A binary linear [n, k, d] code is a k-dimensional subspace of GF(2)\(^n\), where n is the block
length, k the dimension of the code, and d is the minimum distance between any two codewords.
The minimum distance determines the error-correcting or error-detecting capability. Therefore, for a given block length n and dimension k, it is desired to have an [n, k, d] code with the minimum distance as large as possible. One of the most fundamental problems in coding theory is to construct codes with the best possible minimum distances.

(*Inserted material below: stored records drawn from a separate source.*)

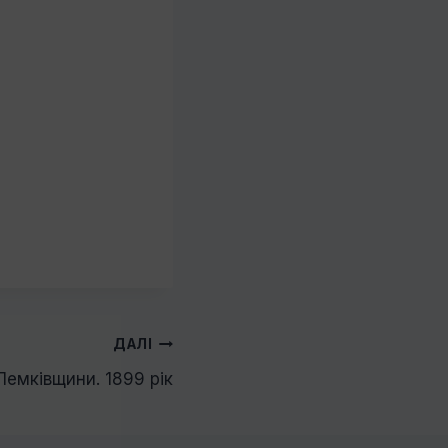
ДАЛІ
Лемківщини. 1899 рік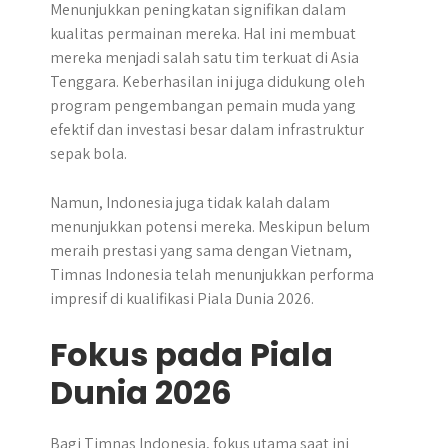
Menunjukkan peningkatan signifikan dalam
kualitas permainan mereka. Hal ini membuat
mereka menjadi salah satu tim terkuat di Asia
Tenggara. Keberhasilan ini juga didukung oleh
program pengembangan pemain muda yang
efektif dan investasi besar dalam infrastruktur
sepak bola.
Namun, Indonesia juga tidak kalah dalam
menunjukkan potensi mereka. Meskipun belum
meraih prestasi yang sama dengan Vietnam,
Timnas Indonesia telah menunjukkan performa
impresif di kualifikasi Piala Dunia 2026.
Fokus pada Piala
Dunia 2026
Bagi Timnas Indonesia, fokus utama saat ini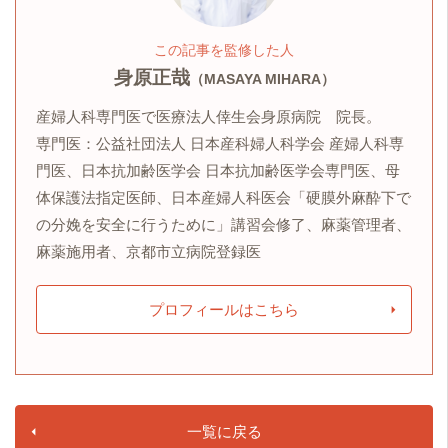
この記事を監修した人
身原正哉
（MASAYA MIHARA）
産婦人科専門医で医療法人倖生会身原病院 院長。
専門医：公益社団法人 日本産科婦人科学会 産婦人科専
門医、日本抗加齢医学会 日本抗加齢医学会専門医、母
体保護法指定医師、日本産婦人科医会「硬膜外麻酔下で
の分娩を安全に行うために」講習会修了、麻薬管理者、
麻薬施用者、京都市立病院登録医
プロフィールはこちら
一覧に戻る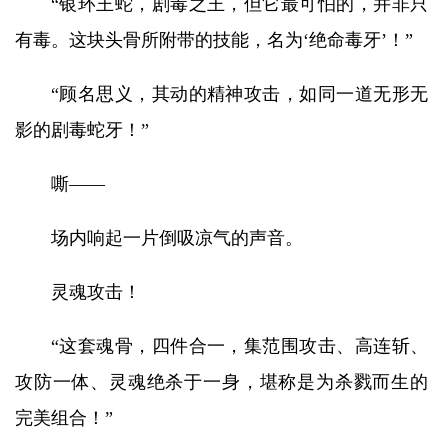
“银环王蛇，剧毒之王，但它最可怕的，并非只
有毒。这块头骨所附带的技能，名为‘绝命毒牙’！”
“顾名思义，其动的精神攻击，如同一道无形无
影的剧毒蛇牙！”
嘶——
场内响起一片倒吸凉气的声音。
灵魂攻击！
“这套魂骨，四件合一，集范围攻击、高连斩、
攻防一体、灵魂绝杀于一身，堪称是为杀戮而生的
完美组合！”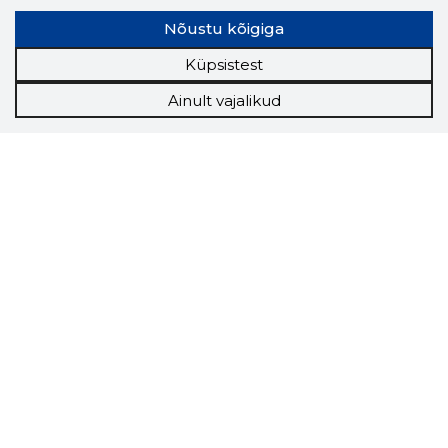
Nõustu kõigiga
Küpsistest
Ainult vajalikud
Storybook
Chrome laiendus
Storybooki laiendus ütleb Sulle, mis firma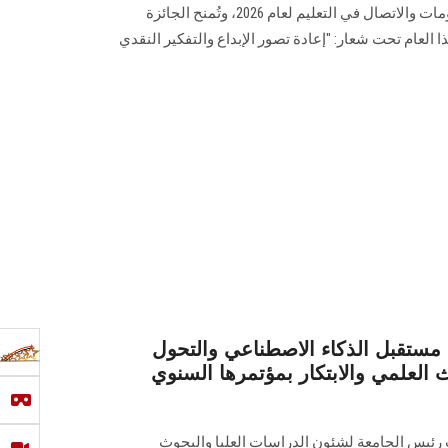
خليفة لاستخدام تكنولوجيات المعلومات والاتصال في التعليم لعام 2026، وتُمنح الجائزة
 وتأتي هذا العام تحت شعار: "إعادة تصور الإبداع والتفكير النقدي
تقبل الذكاء الاصطناعي والتحول
 العلمي والابتكار بمؤتمرها السنوي
ب رئيس الجامعة لشئون الدراسات العليا والبحوث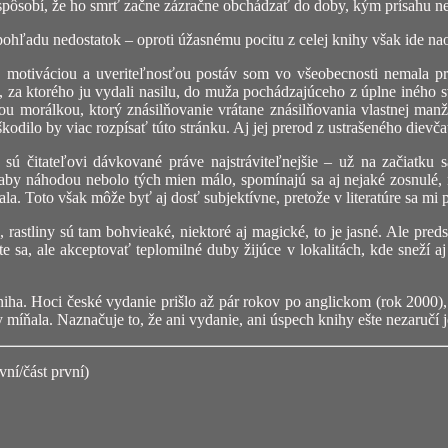
spôsobí, že ho smrť začne zázračne obchádzať do doby, kým prísahu ne
ohľadu nedostatok – oproti úžasnému pocitu z celej knihy však ide naoz
S motiváciou a uveriteľnosťou postáv som vo všeobecnosti nemala p
, za ktorého ju vydali nasilu, do muža pochádzajúceho z úplne iného 
nou morálkou, ktorý znásilňovanie vrátane znásilňovania vlastnej man
dilo by viac rozpísať túto stránku. Aj jej prerod z ustrašeného dievč
ú čitateľovi dávkované práve najstráviteľnejšie – už na začiatku 
 aby náhodou nebolo tých mien málo, spomínajú sa aj nejaké zosnulé, 
a. Toto však môže byť aj dosť subjektívne, pretože v literatúre sa mi 
, rastliny sú tam bohvieaké, niektoré aj magické, to je jasné. Ale pr
e sa, ale akceptovať teplomilné duby žijúce v lokalitách, kde sneží aj 
niha. Hoci české vydanie prišlo až pár rokov po anglickom (rok 2000), 
y míňala. Naznačuje to, že ani vydanie, ani úspech knihy ešte nezaručí 
vní/část první)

Grassl  maintains online code tables of linear codes for small block length n, code dimension k over small finite fields. The code tables contain both the lower bounds and upper bounds on the minimum distance. A code with a minimum distance meeting the upper bound is said to be optimal, while a code with a minimum distance meeting the lower bound is called best-known. The problem to construct codes with the best possible minimum distances is very difficult. For small code dimension k and short block length, it is possible to do computer exhaustive search for optimal or good codes. But when both the code dimension k and block length increase, it becomes intractable. The researchers turn to some promising subclasses of linear codes with rich mathematical structures to reduce the time complexity. During the last decades, the class of quasi-cyclic (QC) codes and quasi-twisted codes has been proved to contain a lot of good codes. With the help of modern computers, a lot of record-breaking QC codes have been constructed [ ].